A hot and dry July, as well as other factors, are indicating the U.S. is now in a La Niña weather pattern, according to Jeff Doran, agribusiness meteorologist and director of Planalytics. Sea surface temperature anomalies show cooling waters and the atmosphere has patterns associated with La Niña, the company noted during an update.
An El Niño pattern is defined by a cooler pattern during the growing season and during the summer. This year has been “the opposite of that,” Doran said, describing July as a “hot and sultry” month.
“July is a very key month because if you have stress during July, we know that that could bring significant impacts to pollinating corn,” he explained.
The good news is that after a hot start to the month, western central areas of the U.S had a much cooler trend, so the stress levels eased, he added.
But, precipitation in the U.S. during July was highly variable, the company said.
The heart of the Plains received adequate and ample moisture, which Doran said was good news for areas that had been experiencing drought. Other areas, however, didn’t get what they needed, particularly across parts of the western Corn Belt and western Iowa. Parts of the eastern Corn Belt are areas of concern, as well, he said.
Significant drought remains across the western half of the country, with most of it in severe to extreme drought, according to the Doran. “That’s a situation that doesn’t look to improve anytime soon.”
The U.S. Drought Monitor showed this week that nearly 34.40% of the U.S. is now in drought, up from 27.46% on July 14. About 53% of the U.S. is experiencing some form of dryness or drought. This will likely continue to expand as Planalytics believes La Niña conditions will be sticking around for the fall and into the winter before possibly neutralizing next spring.

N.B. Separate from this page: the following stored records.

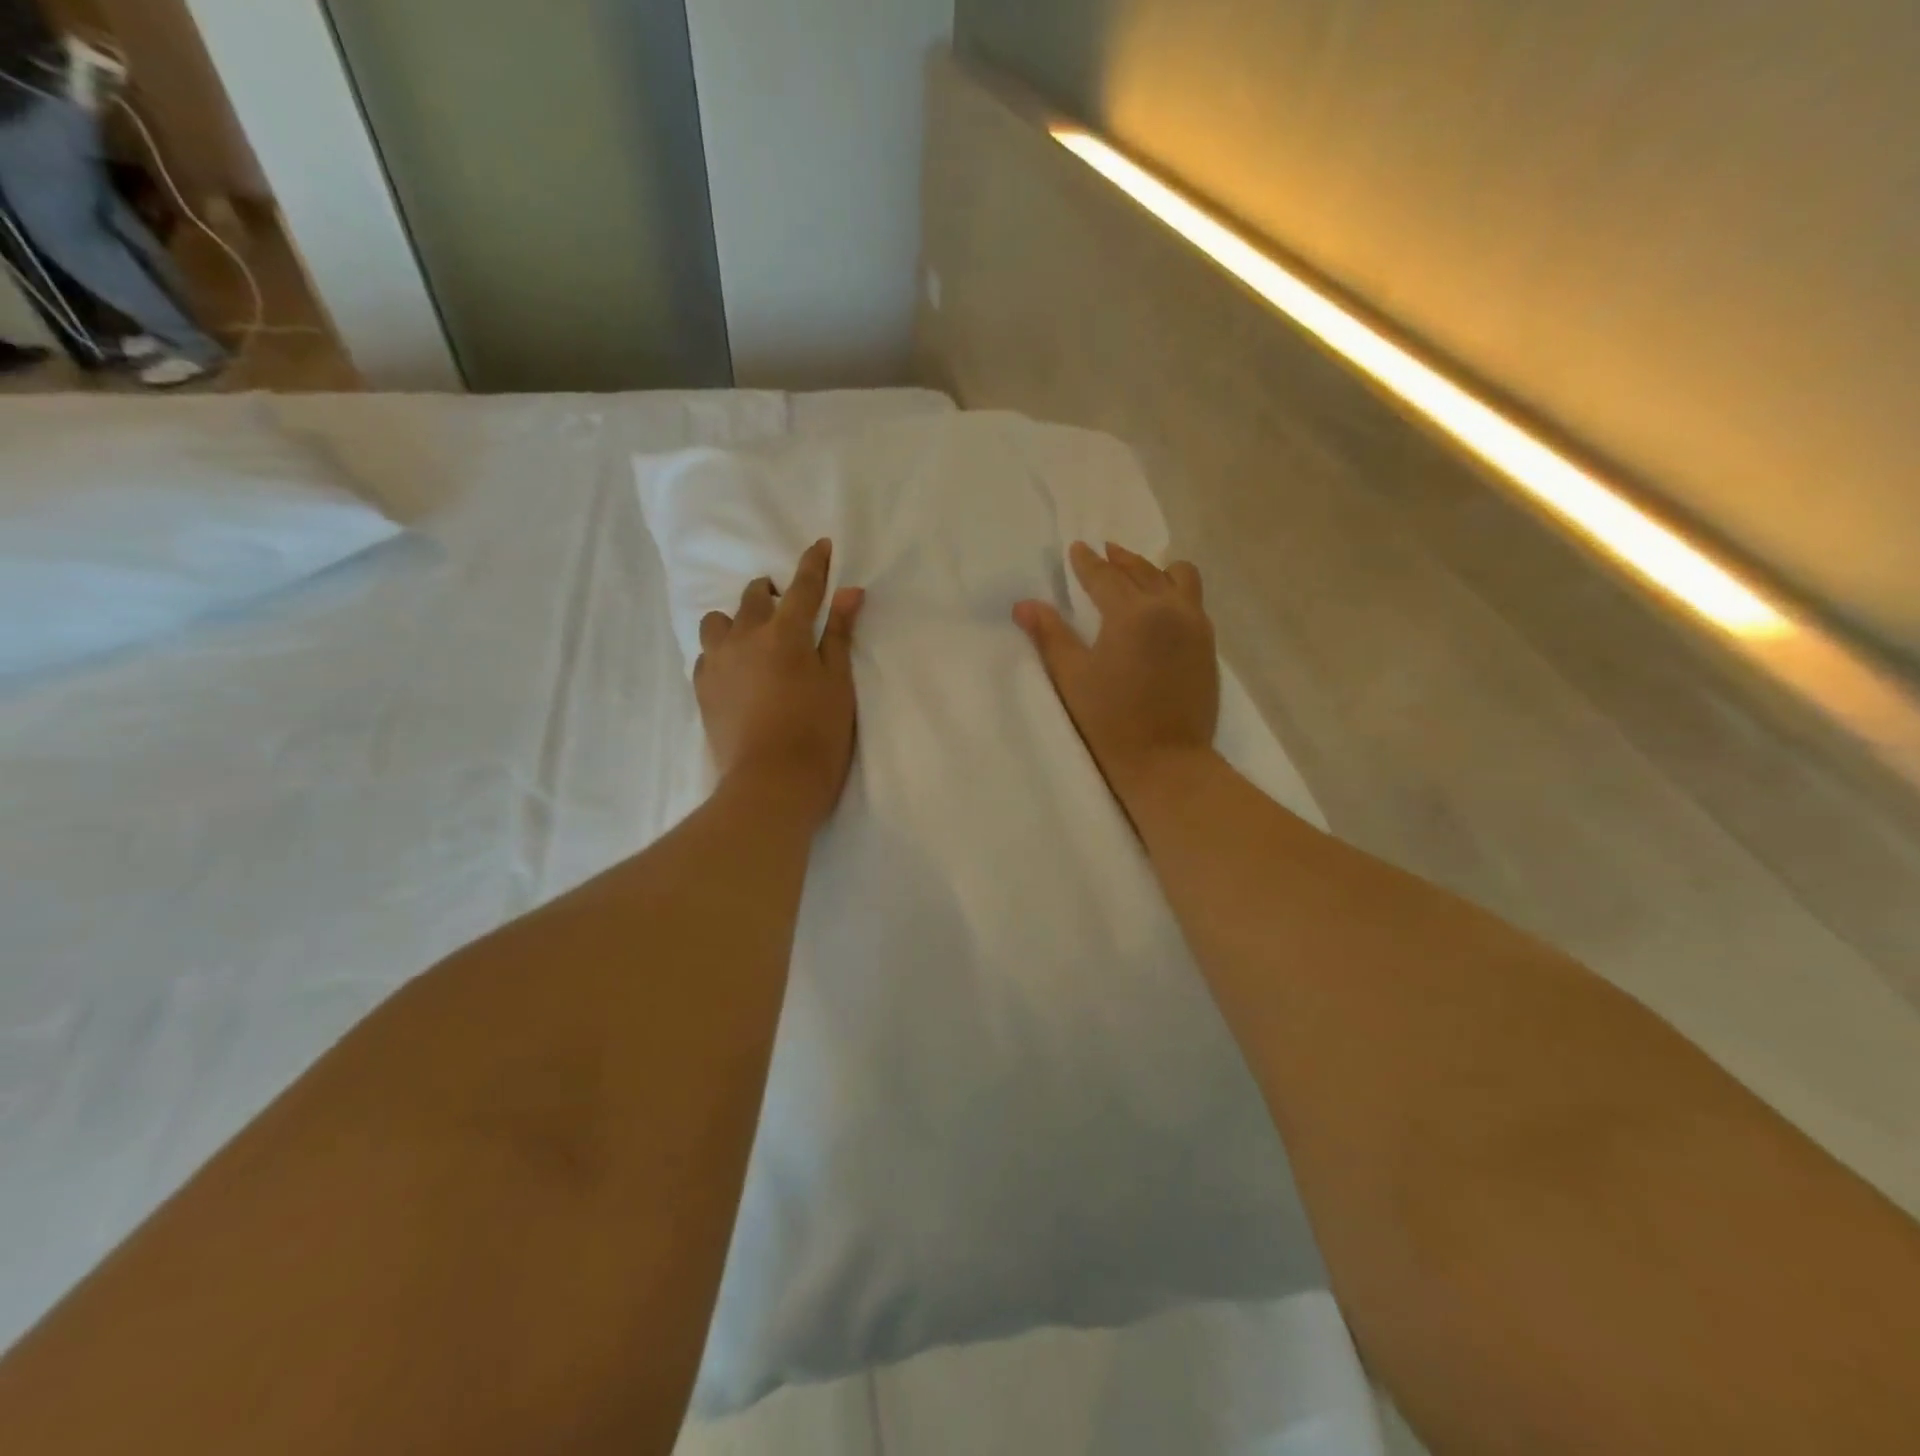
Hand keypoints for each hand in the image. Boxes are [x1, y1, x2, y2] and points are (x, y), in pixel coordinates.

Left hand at [696, 540, 864, 828]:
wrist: (771, 784)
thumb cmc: (817, 734)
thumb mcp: (838, 683)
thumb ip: (838, 635)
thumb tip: (849, 592)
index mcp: (785, 633)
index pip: (803, 587)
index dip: (814, 564)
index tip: (820, 545)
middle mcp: (745, 638)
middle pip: (753, 597)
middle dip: (770, 592)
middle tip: (785, 605)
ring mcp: (717, 663)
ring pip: (718, 622)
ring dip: (737, 620)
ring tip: (753, 639)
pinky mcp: (701, 689)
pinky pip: (706, 654)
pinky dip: (722, 651)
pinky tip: (735, 670)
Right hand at [1015, 541, 1219, 803]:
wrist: (1166, 762)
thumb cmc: (1110, 721)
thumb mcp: (1072, 677)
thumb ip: (1050, 635)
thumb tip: (1024, 604)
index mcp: (1133, 613)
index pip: (1106, 576)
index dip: (1087, 562)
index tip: (1077, 549)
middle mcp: (1170, 609)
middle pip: (1144, 570)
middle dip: (1121, 559)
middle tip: (1105, 553)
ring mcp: (1196, 627)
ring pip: (1179, 578)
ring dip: (1156, 570)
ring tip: (1139, 575)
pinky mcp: (1208, 647)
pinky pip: (1194, 601)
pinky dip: (1175, 592)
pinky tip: (1161, 606)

USDA reported this week that 31% of pasture and rangeland is in very poor/poor condition, up from 30% last week. The percentage of pasture and rangeland in fair condition also rose by 1% to 35%.
Planalytics said drier conditions throughout the west and an overall warmer pattern will persist through the fall, the company said, adding that September’s forecast is for warmer temperatures.
“Areas that have cooler temps won’t be that cool.”
For the Corn Belt, there will be some scattered showers, mainly across the northern Corn Belt but this will dry out again, the company said.